Central Banks have multiple roles to play and among these is the creation and expansion of financial institutions, just to take one particular example. The Central Bank for instance can facilitate if not create a network of cooperative credit societies that operate under an apex bank that is financed by it.

That’s one way of making productive use of the voluntary savings of the small time cultivators who manage their day to day affairs in a rural setting. When Dr. P. B. Jayasundera said that these people make use of gold loans — euphemism for pawning — he was right.

Kabir Hashim who must have learnt his economics from Harsha de Silva, sought to poke fun at this observation by Premier Rajapaksa’s former economic czar, who is now the Secretary to the President. Hashim seems to think that the mere mention of the word pawning somehow makes PBJ an economic scavenger who is beneath his high brow economic worldview.

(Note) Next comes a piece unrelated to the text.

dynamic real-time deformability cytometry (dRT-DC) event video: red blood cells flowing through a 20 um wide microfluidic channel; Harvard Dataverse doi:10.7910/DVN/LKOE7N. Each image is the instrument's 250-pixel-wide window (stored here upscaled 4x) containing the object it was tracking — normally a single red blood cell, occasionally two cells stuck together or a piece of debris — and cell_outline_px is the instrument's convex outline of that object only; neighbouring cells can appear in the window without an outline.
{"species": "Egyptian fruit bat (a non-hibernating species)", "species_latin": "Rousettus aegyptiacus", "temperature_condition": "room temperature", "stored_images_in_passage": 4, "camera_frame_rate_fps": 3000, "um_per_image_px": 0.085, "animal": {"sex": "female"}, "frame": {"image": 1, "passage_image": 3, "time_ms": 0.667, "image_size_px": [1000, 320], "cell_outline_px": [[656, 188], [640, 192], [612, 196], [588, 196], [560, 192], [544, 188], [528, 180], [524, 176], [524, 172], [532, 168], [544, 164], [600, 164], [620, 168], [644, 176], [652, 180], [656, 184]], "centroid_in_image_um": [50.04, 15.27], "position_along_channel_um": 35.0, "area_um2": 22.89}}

This is not economics, it is image – nomics. It betrays the shallowest of shallow understandings of the economy a la the high heel and short frock prosperity touted by that batty statistician Harsha de Silva.

De Silva has no background in economics. His higher learning so called is in statistics and a boring statistician calling himself an economist is at the level of the kitchen drain aspiring to be the Mahaweli in spate.

Straight and narrow

The point is that the Central Bank does not seem to have the core competencies to enforce due diligence by finance companies and banks. Or at least did not appear to have the confidence for that endeavour.

The Central Bank finally, at the time of writing, after the appointment of the new members to the Monetary Board this week, has decided on a scheme to grant loans at low interest, and with a grace period to certain small businesses.

The Central Bank at rank and file level now has to ensure that the banks do their part and are also properly regulated so that there is no run on them if defaults occur.

Surely, the top echelon of the country’s financial establishment should be able to walk and chew gum at the same time. They should be able to grant the money to the commercial banks and ensure the banks do their bidding, while making sure that there is no run on such banks.

It appears that the Central Bank did give the guarantee, at the time of writing.

This means that the risk is being absorbed by the State and that seems to be the only way to go forward.

If the State wants to do things in the straight and narrow way that Mangala Samaraweera suggests, and wait for a stash of cash to even think of a stimulus, the economy has zero chances of recovery. Certainly, in the near term, none whatsoever. Besides, the stimulus is something that’s granted to businesses as a matter of urgency, and that’s axiomatic.

Ghouls

The urgency is because there is an immediate need to recover the economy; not do it the year after next, as Samaraweera appears to suggest. The human suffering such a strategy will entail would be incalculable.

The question that has to be asked is, who are these people?

Are they ghouls? They had their heads in the sand and ruined the economy precisely due to these dunderheaded balance budget/fiscal discipline economic strategies in the five years following 2015. That Samaraweera and Co. wants more of the same now beggars belief. Is the former Finance Minister suggesting what he does with a straight face?

The Government is willing to take a level of calculated risk on behalf of the people. The risk is inherent because we as a country are cash strapped, and that’s on Mangala and Co’s account, to be sure.

It’s precisely because of them and their wrongheaded policies since 2015 that the economy is cash strapped today.

It’s as if the guys who broke the bank are now claiming only they can fix it. That’s said by way of metaphor, but in reference to Mangala’s set, it can be taken literally too.

The next six months or so will be crucial, and a lot will depend on how the world economy performs. Though Covid-19 is still raging worldwide, the global economy seems to be on the mend at least in baby steps.

If that trend continues, the government will be confident that things will improve with the new measures that it has been able to take despite the deep seated systemic resistance that was evident.